**DIRECTIONS**
In the records below, take everything from the line containing "collectors: J. F. Barcelona" down to the line containing "genus: Stylidium" and write it out again, switching "locality" to "place" and leaving all else the same.

══════════

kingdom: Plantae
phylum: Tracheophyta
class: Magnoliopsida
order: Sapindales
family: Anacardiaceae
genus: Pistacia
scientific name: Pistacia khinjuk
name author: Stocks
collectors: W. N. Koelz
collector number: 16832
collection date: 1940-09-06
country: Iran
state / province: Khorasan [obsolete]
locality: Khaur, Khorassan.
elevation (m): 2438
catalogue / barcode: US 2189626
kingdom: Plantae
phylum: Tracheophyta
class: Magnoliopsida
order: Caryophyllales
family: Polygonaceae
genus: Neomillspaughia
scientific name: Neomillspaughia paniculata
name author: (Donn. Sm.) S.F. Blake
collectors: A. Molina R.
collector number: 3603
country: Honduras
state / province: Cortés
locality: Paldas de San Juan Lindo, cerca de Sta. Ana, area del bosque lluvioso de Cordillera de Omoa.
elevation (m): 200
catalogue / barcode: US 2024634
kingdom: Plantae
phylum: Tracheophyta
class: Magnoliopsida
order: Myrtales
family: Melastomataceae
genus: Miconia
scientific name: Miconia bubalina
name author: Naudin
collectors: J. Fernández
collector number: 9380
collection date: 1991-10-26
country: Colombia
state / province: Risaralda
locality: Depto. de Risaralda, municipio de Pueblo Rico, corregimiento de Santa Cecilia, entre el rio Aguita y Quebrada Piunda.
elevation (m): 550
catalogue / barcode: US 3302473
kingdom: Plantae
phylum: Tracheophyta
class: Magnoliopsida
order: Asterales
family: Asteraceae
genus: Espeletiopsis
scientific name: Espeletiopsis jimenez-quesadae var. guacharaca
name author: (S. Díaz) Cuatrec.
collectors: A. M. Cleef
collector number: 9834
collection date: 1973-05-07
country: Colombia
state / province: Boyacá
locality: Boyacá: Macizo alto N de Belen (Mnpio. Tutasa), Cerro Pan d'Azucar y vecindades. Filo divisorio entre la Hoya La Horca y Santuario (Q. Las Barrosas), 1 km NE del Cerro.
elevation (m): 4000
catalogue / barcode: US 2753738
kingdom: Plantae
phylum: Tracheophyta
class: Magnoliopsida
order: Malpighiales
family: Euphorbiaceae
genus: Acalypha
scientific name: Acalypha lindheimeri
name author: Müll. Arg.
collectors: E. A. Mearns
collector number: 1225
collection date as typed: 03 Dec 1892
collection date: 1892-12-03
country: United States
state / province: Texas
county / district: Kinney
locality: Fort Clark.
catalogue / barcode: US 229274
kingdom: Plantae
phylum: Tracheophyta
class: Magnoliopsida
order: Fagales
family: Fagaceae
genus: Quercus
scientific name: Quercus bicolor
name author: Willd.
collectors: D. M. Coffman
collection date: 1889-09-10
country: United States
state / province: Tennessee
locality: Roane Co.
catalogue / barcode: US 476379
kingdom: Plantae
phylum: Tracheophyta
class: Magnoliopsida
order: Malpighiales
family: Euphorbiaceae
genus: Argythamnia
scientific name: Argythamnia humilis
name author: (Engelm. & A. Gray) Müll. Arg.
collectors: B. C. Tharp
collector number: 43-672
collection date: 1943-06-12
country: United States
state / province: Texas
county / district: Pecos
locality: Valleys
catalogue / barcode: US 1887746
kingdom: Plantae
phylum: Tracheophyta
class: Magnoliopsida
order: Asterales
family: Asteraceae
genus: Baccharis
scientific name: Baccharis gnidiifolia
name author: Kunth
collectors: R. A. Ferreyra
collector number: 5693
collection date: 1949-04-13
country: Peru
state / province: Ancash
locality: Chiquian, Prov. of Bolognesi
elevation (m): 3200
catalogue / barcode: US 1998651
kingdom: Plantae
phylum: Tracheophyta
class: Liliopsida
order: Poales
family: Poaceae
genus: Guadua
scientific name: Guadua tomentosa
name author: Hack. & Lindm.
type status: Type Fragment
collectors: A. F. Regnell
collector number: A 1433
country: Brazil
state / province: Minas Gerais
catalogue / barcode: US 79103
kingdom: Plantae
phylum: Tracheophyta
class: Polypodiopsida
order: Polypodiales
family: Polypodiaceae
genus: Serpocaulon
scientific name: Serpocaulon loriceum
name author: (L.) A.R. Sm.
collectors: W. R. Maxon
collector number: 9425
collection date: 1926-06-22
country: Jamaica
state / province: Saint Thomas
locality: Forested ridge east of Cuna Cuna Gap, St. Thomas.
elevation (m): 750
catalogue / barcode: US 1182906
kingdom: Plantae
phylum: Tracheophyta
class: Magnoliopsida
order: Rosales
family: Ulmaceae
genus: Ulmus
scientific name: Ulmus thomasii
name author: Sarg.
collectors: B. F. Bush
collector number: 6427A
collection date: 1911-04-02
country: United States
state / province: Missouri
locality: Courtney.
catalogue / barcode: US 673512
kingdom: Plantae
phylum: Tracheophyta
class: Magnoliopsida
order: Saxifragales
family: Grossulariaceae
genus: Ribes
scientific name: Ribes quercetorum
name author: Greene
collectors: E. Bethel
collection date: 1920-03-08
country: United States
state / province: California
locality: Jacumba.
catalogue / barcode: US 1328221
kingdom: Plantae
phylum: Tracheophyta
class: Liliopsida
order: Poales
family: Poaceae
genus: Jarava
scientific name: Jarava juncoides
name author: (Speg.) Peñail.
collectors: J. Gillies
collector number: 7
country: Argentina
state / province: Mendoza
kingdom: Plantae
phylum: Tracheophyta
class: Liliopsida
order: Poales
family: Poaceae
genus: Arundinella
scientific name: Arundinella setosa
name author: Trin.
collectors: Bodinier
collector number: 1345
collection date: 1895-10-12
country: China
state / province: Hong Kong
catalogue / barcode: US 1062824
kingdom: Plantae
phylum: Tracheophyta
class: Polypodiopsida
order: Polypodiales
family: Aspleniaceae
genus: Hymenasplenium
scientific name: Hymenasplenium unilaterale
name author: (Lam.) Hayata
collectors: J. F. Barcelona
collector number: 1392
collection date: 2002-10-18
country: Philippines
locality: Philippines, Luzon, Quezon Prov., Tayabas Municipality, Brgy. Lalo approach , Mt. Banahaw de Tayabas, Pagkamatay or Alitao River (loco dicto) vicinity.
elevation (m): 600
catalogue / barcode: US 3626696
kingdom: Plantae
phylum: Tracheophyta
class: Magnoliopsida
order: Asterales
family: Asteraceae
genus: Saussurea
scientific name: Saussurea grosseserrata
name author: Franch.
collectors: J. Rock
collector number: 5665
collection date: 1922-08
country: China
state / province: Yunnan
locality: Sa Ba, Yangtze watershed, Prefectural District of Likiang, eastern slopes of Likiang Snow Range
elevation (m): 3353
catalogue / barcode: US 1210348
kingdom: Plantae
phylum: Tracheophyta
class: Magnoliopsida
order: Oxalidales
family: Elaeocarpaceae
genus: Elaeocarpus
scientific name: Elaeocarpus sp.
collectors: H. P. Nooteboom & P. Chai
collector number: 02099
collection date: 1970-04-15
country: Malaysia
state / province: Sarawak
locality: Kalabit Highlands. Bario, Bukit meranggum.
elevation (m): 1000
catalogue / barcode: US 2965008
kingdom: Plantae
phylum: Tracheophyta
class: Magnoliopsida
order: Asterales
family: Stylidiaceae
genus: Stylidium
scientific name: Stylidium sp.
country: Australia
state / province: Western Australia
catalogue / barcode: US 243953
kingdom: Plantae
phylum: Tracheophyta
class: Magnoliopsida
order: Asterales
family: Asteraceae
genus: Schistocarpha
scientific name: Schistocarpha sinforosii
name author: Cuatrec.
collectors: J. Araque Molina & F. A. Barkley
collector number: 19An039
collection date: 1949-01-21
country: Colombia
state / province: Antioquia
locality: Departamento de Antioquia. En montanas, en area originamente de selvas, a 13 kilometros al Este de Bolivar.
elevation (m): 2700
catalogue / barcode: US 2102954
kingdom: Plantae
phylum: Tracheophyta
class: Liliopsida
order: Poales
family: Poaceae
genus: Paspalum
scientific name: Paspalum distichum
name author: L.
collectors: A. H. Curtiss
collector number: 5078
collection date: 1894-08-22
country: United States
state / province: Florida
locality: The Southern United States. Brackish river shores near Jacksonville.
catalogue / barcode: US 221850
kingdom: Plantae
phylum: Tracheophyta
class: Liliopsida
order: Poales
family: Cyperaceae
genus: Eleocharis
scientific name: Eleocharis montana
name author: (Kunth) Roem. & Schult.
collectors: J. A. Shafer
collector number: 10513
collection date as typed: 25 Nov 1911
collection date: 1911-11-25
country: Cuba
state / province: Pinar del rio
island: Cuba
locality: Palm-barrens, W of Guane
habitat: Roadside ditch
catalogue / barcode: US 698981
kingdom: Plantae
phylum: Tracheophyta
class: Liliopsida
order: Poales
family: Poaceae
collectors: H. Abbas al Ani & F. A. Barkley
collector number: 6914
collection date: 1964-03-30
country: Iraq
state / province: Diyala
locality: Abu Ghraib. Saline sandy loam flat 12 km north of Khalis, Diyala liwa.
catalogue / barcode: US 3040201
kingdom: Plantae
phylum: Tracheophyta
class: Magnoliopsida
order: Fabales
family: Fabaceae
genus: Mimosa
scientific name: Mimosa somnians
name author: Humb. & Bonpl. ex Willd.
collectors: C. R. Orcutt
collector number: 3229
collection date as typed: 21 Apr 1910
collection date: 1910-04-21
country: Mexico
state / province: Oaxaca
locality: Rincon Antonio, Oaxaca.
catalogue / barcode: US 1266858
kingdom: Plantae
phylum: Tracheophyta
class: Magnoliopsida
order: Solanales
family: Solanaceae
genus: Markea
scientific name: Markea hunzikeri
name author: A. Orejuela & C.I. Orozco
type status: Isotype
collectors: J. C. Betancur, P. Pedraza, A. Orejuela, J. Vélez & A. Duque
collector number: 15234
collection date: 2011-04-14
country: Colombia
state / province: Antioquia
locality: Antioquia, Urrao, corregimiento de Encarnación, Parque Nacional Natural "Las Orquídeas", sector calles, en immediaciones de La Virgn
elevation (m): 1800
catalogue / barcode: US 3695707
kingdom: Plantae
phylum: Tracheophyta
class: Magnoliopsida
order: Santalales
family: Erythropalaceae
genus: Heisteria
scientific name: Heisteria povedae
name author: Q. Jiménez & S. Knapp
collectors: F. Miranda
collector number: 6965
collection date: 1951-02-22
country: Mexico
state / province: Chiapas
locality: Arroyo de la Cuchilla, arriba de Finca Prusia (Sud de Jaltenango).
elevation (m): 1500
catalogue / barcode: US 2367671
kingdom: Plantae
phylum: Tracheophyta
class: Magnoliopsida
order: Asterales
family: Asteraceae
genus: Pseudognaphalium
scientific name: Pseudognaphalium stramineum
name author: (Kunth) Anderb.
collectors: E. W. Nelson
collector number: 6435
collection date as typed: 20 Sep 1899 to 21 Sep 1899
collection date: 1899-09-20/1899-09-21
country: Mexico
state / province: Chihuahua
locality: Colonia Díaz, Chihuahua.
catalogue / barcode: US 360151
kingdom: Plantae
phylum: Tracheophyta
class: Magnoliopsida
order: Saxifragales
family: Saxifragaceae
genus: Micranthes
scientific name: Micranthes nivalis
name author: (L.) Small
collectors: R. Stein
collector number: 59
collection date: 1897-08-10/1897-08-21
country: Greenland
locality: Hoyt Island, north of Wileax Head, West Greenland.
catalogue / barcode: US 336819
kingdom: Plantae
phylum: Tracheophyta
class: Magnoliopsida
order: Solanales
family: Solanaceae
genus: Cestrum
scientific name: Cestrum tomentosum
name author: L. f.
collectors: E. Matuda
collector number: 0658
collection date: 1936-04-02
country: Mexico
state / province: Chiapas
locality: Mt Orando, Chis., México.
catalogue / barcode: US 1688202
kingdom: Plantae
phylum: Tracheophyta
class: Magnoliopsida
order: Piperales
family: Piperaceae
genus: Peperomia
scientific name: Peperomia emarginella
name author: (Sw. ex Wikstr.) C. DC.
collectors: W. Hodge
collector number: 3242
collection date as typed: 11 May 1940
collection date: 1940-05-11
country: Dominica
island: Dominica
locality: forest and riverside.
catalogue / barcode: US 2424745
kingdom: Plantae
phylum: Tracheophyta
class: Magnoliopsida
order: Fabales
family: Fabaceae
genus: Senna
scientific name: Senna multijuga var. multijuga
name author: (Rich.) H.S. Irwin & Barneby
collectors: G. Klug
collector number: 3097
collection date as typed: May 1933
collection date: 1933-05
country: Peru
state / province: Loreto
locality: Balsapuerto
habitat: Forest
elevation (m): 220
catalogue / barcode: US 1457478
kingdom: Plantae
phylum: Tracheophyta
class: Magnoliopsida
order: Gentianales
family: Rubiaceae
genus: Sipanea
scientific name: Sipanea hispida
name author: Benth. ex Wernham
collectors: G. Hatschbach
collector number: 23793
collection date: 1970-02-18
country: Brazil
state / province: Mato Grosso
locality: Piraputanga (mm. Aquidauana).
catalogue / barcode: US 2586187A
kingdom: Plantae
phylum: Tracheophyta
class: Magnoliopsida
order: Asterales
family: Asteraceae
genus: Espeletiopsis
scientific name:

══════════

**OUTPUT OF THE TASK**
collectors: J. F. Barcelona
collector number: 1392
collection date: 2002-10-18
country: Philippines
place: Philippines, Luzon, Quezon Prov., Tayabas Municipality, Brgy. Lalo approach , Mt. Banahaw de Tayabas, Pagkamatay or Alitao River (loco dicto) vicinity.
elevation (m): 600
catalogue / barcode: US 3626696
kingdom: Plantae
phylum: Tracheophyta
class: Magnoliopsida
order: Asterales
family: Asteraceae
genus: Saussurea
scientific name: Saussurea grosseserrata
name author: Franch.
collectors: J. Rock
collector number: 5665
collection date: 1922-08
country: China
state / province: Yunnan
place: Sa Ba, Yangtze watershed, Prefectural District of Likiang, eastern slopes of Likiang Snow Range
elevation (m): 3353
catalogue / barcode: US 1210348
kingdom: Plantae
phylum: Tracheophyta
class: Magnoliopsida
order: Oxalidales
family: Elaeocarpaceae
genus: Elaeocarpus
scientific name: Elaeocarpus sp.
collectors: H. P. Nooteboom & P. Chai
collector number: 02099
collection date: 1970-04-15
country: Malaysia
state / province: Sarawak
place: Kalabit Highlands. Bario, Bukit meranggum.
elevation (m): 1000
catalogue / barcode: US 2965008
kingdom: Plantae
phylum: Tracheophyta
class: Magnoliopsida
order: Asterales
family: Stylidiaceae
genus: Stylidium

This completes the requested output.